Increasing $x$ to $x=45$, which makes keeping parts of the preselection more beneficial, we see that indeed, larger parts of the preselection are kept. Still, though, the effect described above (having short boundary while keeping preselection) leads to a bad result: At the top narrow part of the skyscraper, some obvious background pixels of the preselection are now kept, while the antenna remains cut off. The straight cut on the left side of the skyscraper is there for the same reason: Selecting the toothed shape of the Taipei 101 tower would keep more of the preselection, but at the same time create a longer boundary, with the latter creating more costs than the first can create benefit.

In [None]:
seg = image_segmentation(img, sel, 60)
helpers.plot_selection(img, seg)

Further increasing to $x=60$, the phenomenon described above, we see that more and more pixels of the preselection are kept - unfortunately, also more of the background pixels that we'd wish to cut.

In [None]:
seg = image_segmentation(img, sel, 1000)
helpers.plot_selection(img, seg)

Very large values of $x$, e.g. $x=1000$ above, lead to an overproportional value of the preselection, with color differences playing a no role any longer, thus the preselection is returned.

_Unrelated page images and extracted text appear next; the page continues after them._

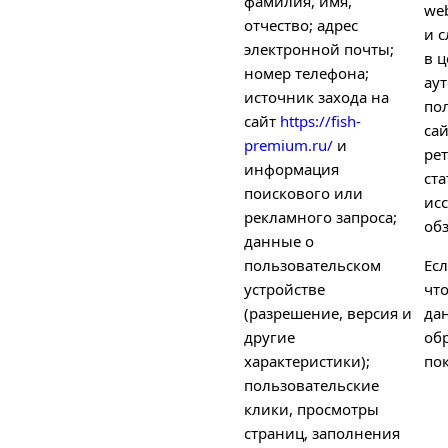
фамилия, имя,
we
отчество; адрес
и с
электронной почты;
в ц
номер телефона;
ау
источник захода на
по
сайт
https://fish-
са
premium.ru/
и
рет
информация
ст
поискового или
ис
рекламного запроса;
об
данные о
пользовательском
Есл
устройстве
чт
(разрешение, версия и
да
другие
об
характеристики);
пок
пользовательские
клики, просмотры
страниц, заполнения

The main problem of our approach is the capacity function that depends linarly on the difference of the grayscale values. We'd like to punish cuts between similar pixels overproportionally more compared to cuts between different pixels, i.e., we'd like the capacity function $u(p,q)$ to be convex in $|g_p-g_q|$. This is what the capacity function $u(p,q) := (255- |g_p-g_q|)^a$ proposed in task four does for $a>1$.

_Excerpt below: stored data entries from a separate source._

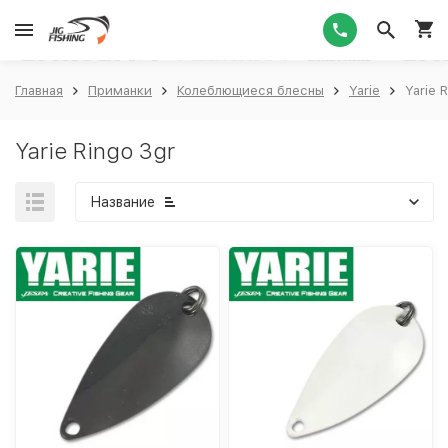
1
Главная
Приманки
Колеблющиеся блесны
Yarie
Yarie 
Yarie Ringo 3gr
Название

<font color='blue'><b>Fourth task:</b></font> The implementation above already takes the new parameter $a$ into account. The examples below show how results change with increasing $a$, and it shows some good choices of parameters.

In [None]:
# testing

from math import pow
seg = image_segmentation(img, sel, pow(113,2), 2)
helpers.plot_selection(img, seg)

In [None]:
seg = image_segmentation(img, sel, pow(115,2), 2)
helpers.plot_selection(img, seg)

For $a=2$, we the results are better, but we still see effects similar to the ones with $a=1$: Parts of the tower are cut at $x=113^2$, but increasing $x$ to $x=115^2$ does mainly add backgroun

In [None]:
seg = image_segmentation(img, sel, pow(158,3), 3)
helpers.plot_selection(img, seg)

With $a=3$ and $x=158^3$, we are able to well capture the toothed structure of the skyscraper and the antenna on top, with some room for improvement at the narrow section of the towers top.

In [None]:
seg = image_segmentation(img, sel, pow(170,5), 5)
helpers.plot_selection(img, seg)

Going up to $a=5$ and choosing $x=170^5$ gives a good result at the tower's top, as well.